:: DATA EXTRACTS ::
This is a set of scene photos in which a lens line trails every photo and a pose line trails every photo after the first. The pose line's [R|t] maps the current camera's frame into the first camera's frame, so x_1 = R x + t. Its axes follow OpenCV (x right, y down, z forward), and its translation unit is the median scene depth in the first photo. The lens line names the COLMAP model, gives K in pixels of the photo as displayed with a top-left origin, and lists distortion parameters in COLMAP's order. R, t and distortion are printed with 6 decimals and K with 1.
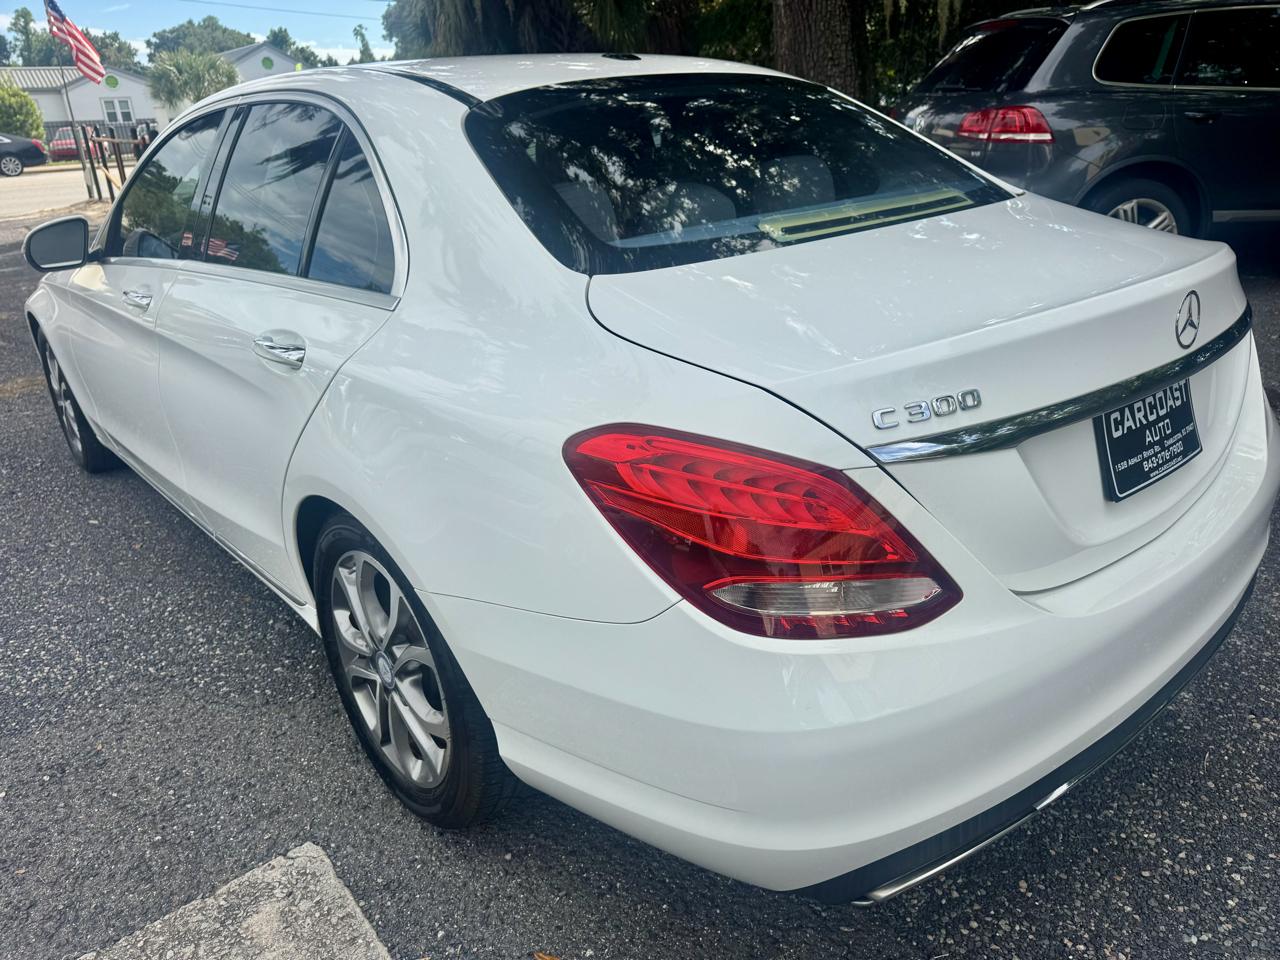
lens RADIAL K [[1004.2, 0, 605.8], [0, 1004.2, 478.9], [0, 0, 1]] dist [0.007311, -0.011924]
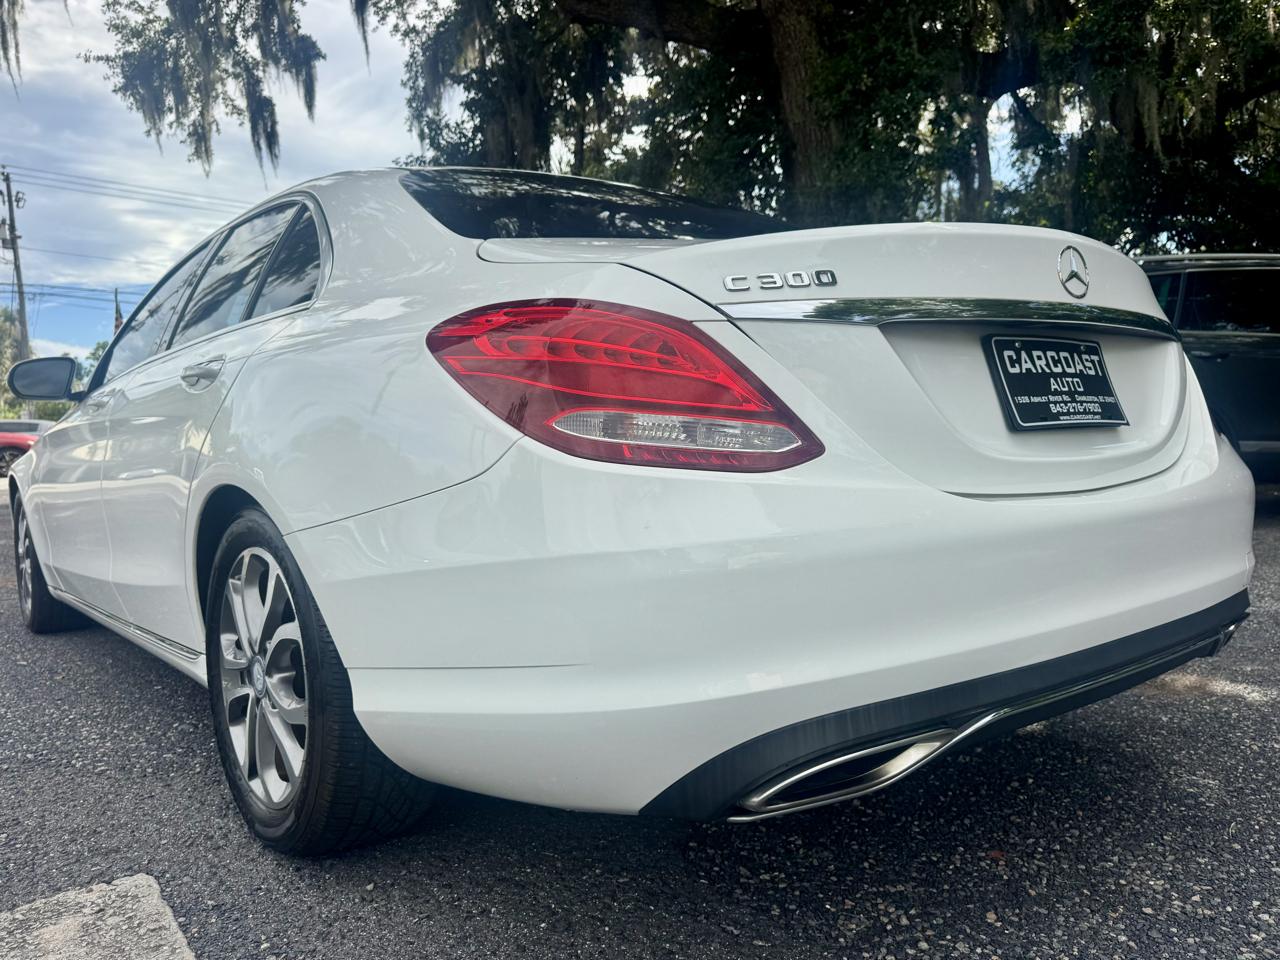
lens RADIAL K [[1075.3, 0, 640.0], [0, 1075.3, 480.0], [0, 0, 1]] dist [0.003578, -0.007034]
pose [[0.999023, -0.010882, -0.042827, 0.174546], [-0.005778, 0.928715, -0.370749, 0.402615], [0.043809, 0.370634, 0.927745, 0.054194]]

---

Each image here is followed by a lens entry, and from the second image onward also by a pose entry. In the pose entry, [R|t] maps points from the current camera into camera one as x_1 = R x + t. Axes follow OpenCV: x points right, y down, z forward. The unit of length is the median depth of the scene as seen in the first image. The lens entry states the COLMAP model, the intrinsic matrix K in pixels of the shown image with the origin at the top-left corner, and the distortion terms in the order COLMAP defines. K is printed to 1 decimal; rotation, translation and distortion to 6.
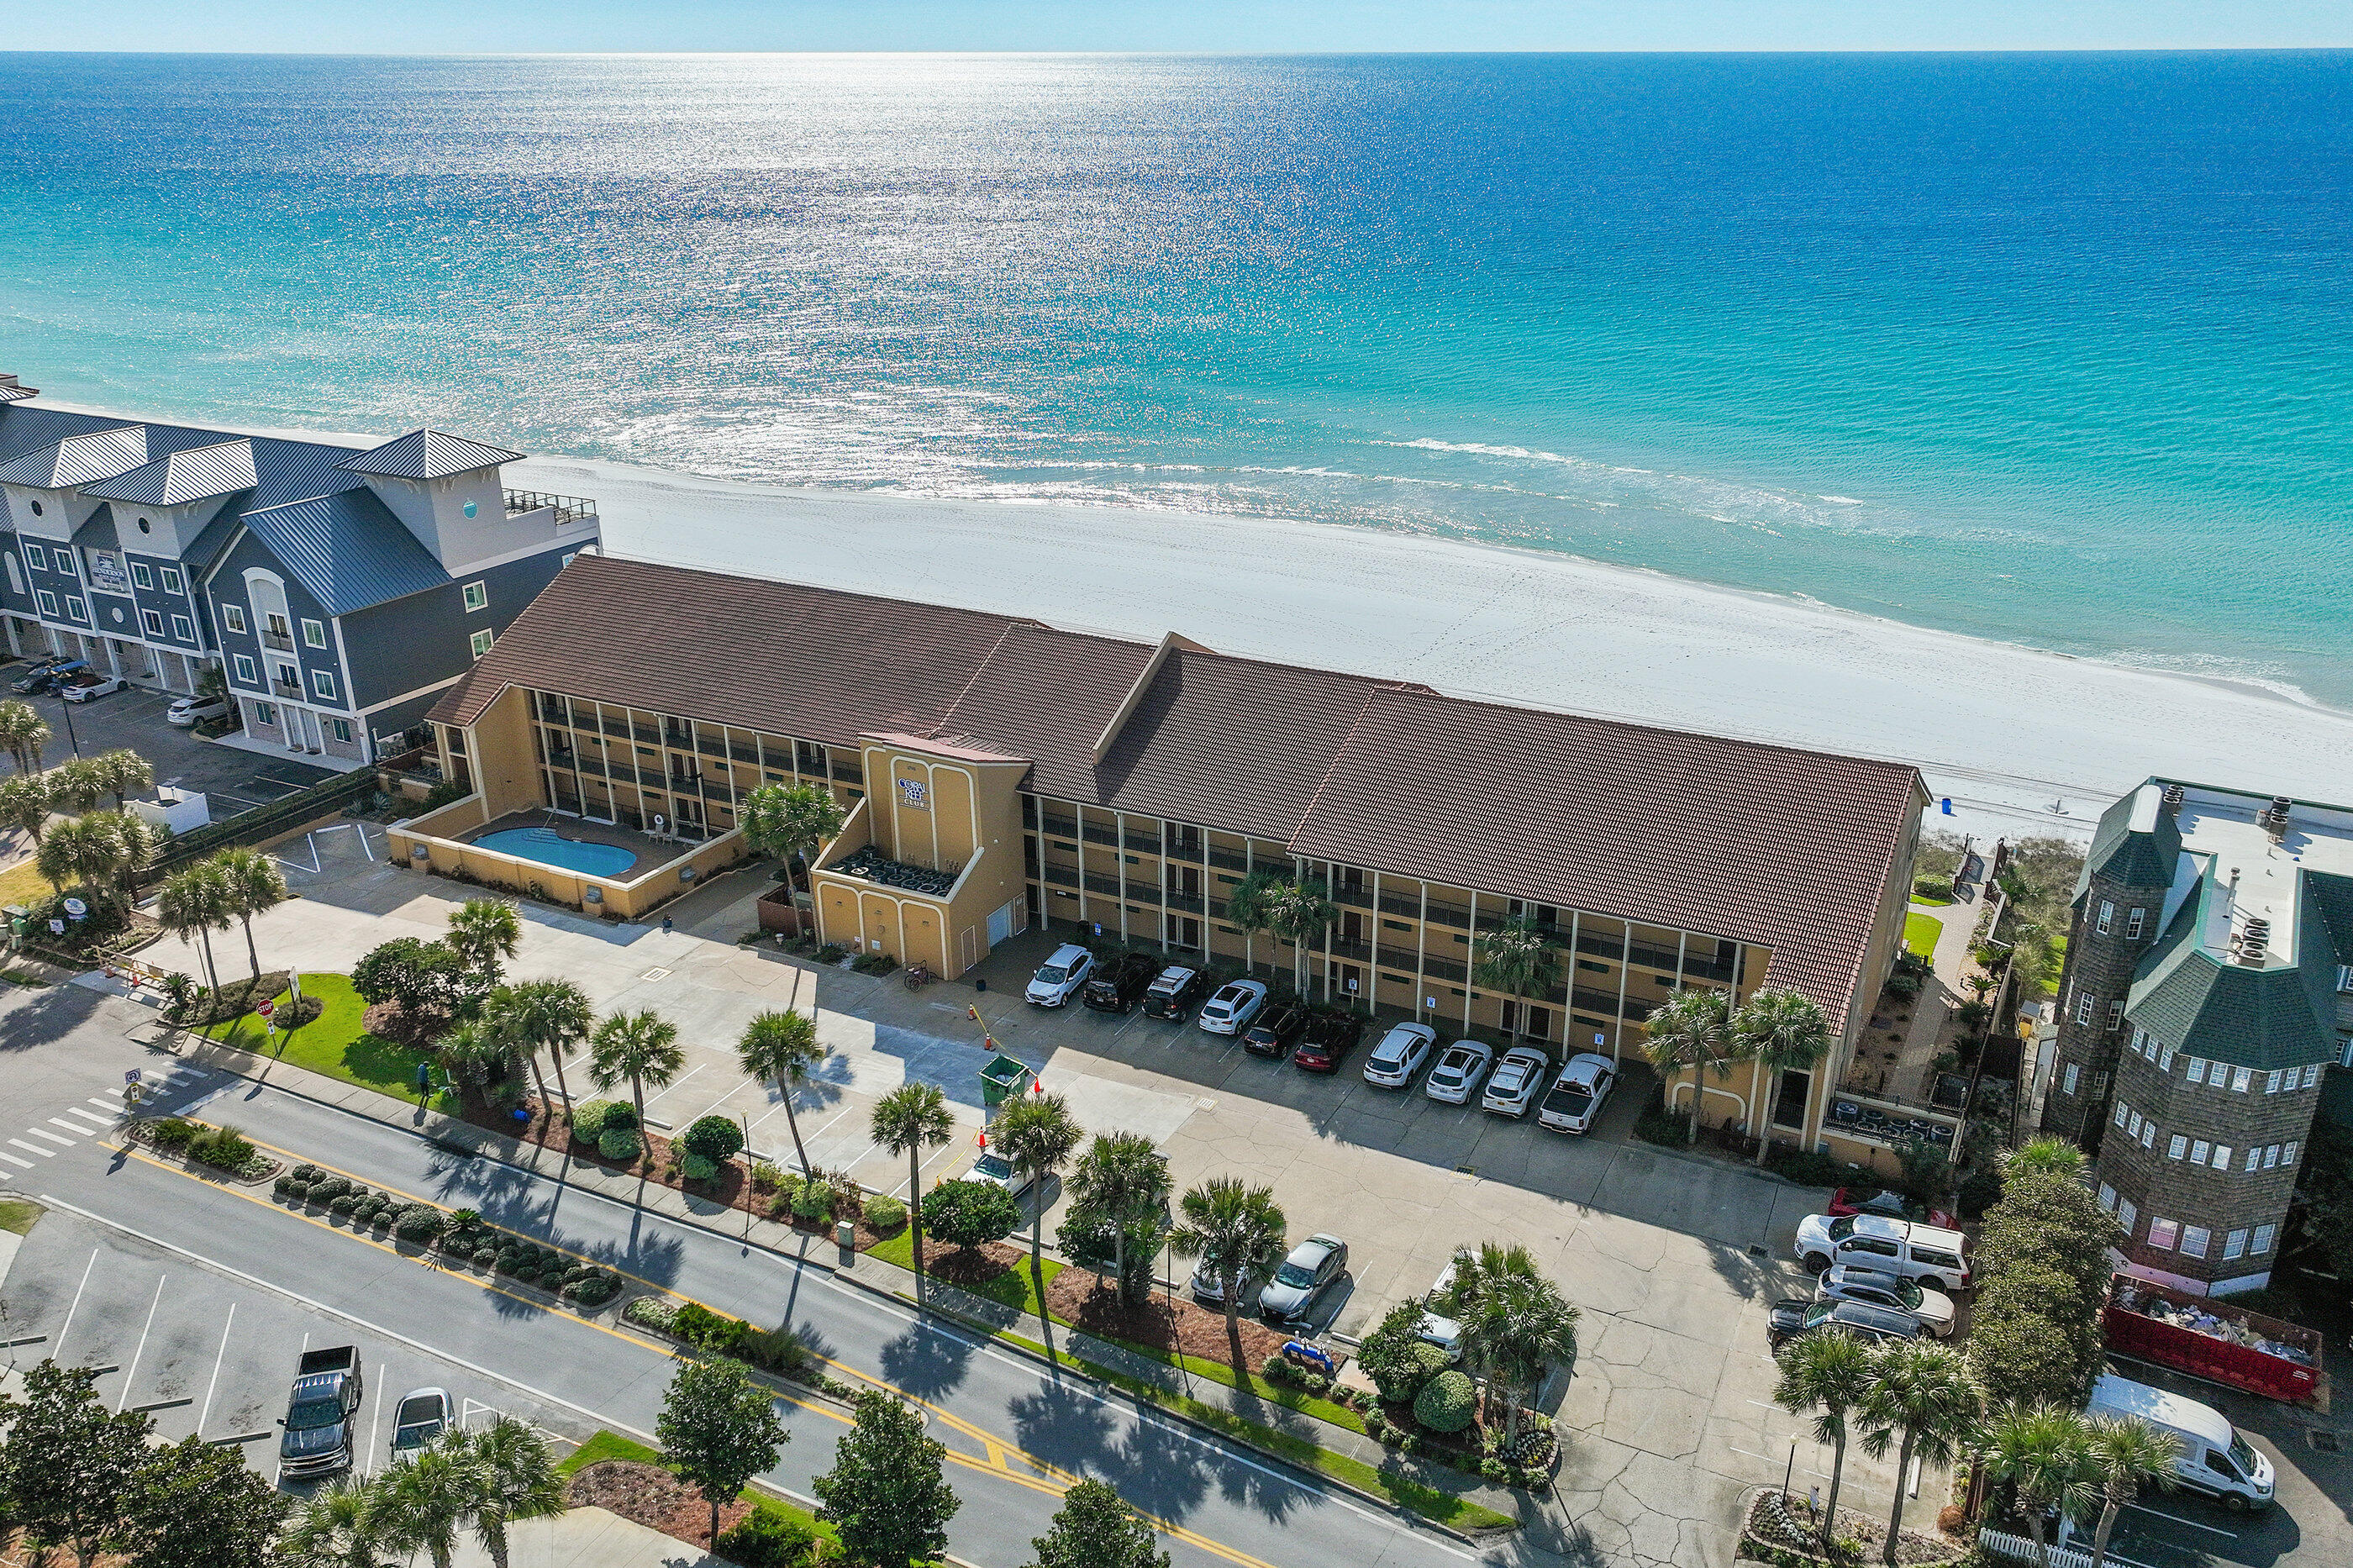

:: WHAT THE TASK REQUIRES ::
Return the material above verbatim, everything from the line containing "This is a set" down to the line containing "dist [0.007311, -0.011924]", with both of those lines included. Omit the pictures from your answer.

:: EXERCISE RESPONSE ::
This is a set of scene photos in which a lens line trails every photo and a pose line trails every photo after the first. The pose line's [R|t] maps the current camera's frame into the first camera's frame, so x_1 = R x + t. Its axes follow OpenCV (x right, y down, z forward), and its translation unit is the median scene depth in the first photo. The lens line names the COLMAP model, gives K in pixels of the photo as displayed with a top-left origin, and lists distortion parameters in COLMAP's order. R, t and distortion are printed with 6 decimals and K with 1.
lens RADIAL K [[1004.2, 0, 605.8], [0, 1004.2, 478.9], [0, 0, 1]] dist [0.007311, -0.011924]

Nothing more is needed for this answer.